Over the last decade, out-of-wedlock births have declined for teenagers, including minorities, by about 20 percent. So why do we have more single parents and out-of- wedlock births than ever before? While teenage out- of-wedlock births have fallen, unwed mothers aged 25-34 have soared by 70 percent. These unwed mothers are getting pregnant unintentionally or “semi-intentionally” even if they have contraceptive resources available. Advocates such as Planned Parenthood and feminists who blame poverty on the unavailability of contraceptives have been proven dead wrong.
Non-marital Births Soar for Less-Educated
Non-marital births to college-educated women are less than 10 percent, having risen only slightly since the 1970s, while those to high-school-educated women have risen sharply over the last 30 years and now make up about 65 percent of births in this group. Nonmarital births to black college graduates are about 25 percent and have fallen by a third over the last 20 years. In the same period the rate has nearly quadrupled for high-school-educated whites, accounting for nearly 50 percent of the birth rate for this group.

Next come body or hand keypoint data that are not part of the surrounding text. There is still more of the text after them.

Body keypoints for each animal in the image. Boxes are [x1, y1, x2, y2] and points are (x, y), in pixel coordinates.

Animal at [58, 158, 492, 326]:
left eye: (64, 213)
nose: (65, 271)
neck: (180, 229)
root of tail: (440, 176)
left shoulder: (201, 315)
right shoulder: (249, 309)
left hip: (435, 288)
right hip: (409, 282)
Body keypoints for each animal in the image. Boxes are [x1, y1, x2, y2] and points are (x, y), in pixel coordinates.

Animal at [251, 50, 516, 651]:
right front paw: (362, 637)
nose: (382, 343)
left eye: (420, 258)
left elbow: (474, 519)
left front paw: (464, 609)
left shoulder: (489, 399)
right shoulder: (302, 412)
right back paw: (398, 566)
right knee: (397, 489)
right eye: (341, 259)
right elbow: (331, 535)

Children born to unwed mothers, whether white or black or Hispanic, often enter dysfunctional communities. These kids have fewer adults supervising them, providing support networks, watching out for them, or advising them how to advance themselves socially or economically. They are more likely to suffer abuse and less likely to develop what Putnam describes as noncognitive skills—“grit, social sensitivity, optimism, self-control, conscientiousness, and emotional stability.”
Sending everyone to college is not the answer to the problem of unwed motherhood. Better K-12 schooling, increased opportunities for vocational training, and reduced welfare incentives for childbearing would be steps in the right direction. Churches also have a role to play.

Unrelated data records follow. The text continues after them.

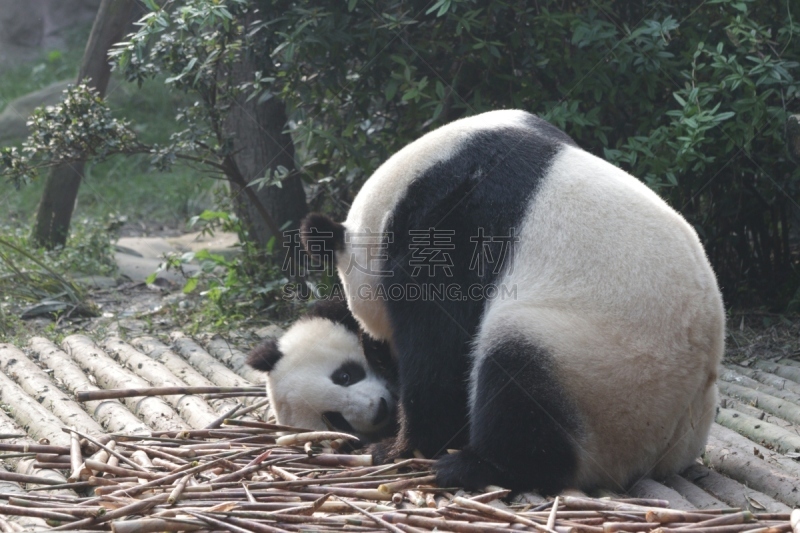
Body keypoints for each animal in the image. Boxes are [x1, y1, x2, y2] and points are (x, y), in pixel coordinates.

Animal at [300, 109, 724, 494]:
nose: (381, 357)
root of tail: (660, 455)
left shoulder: (453, 223)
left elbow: (439, 348)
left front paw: (397, 447)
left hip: (608, 378)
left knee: (519, 377)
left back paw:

The Importance of Religion
Community matters, as Julius Wilson pointed out 25 years ago in The Truly Disadvantaged (1990). Essential to community cohesiveness are churches and community religious institutions. The single biggest factor in helping the poor better their lives is religion. Religion is important for both the rich and the poor. Compared to their non-churched peers, youth who are involved in religious organizations take tougher courses in high school and get higher grades and test scores. Kids involved in religious organizations are less likely to drop out of high school.
“Controlling for many other characteristics of the child, her family, and her schooling,” Putnam writes, “a child whose parents actually attend church regularly is 40 to 50 percent more likely to go on to college than a matched child of non-attenders.” The poor who go to church find a support system of caring congregations, ministers and priests, and pastoral counselors who provide the kind of community that enables them to improve their lives emotionally, socially and economically.
While progressives advocate government programs to alleviate poverty and prevent other “Fergusons,” and libertarians focus on “individual freedom,” the truth is that religion can help to foster a well-ordered society that betters people’s lives at all social levels. One of the tragedies of the current era is that a war on Christianity is being waged at a time of growing socioeconomic disparities. This war is not just being waged abroad by Islamic extremists, but also at home as Christian groups are expelled from universities, an American president assails Christians as hypocrites, and the media deride Christians as intolerant bigots. The war on Christianity that we are witnessing today is in part a war on the poor.